Extracted material section start
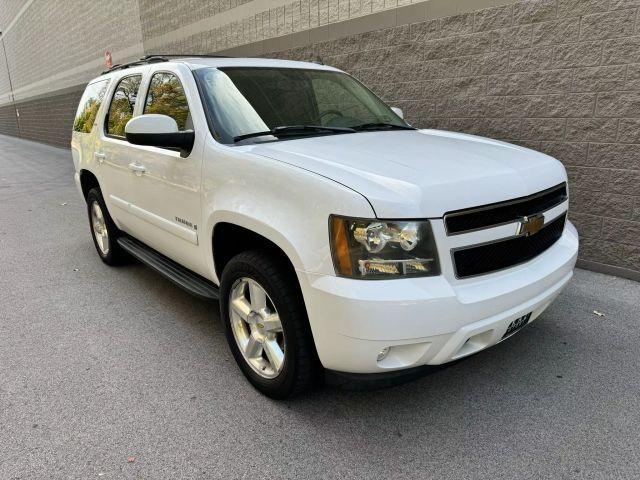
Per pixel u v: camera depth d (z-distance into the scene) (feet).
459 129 19.62
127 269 17.53
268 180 8.96
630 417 9.21
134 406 9.78
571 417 9.23
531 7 16.67
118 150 14.39
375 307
Extracted material section end
▸ **Directions for this task**: Exactly the lines from the one containing "268 180 8.96" through the end of the records should be reproduced, and no others.

▸ **Your solution**:
268 180 8.96
630 417 9.21
134 406 9.78
571 417 9.23
531 7 16.67
118 150 14.39
375 307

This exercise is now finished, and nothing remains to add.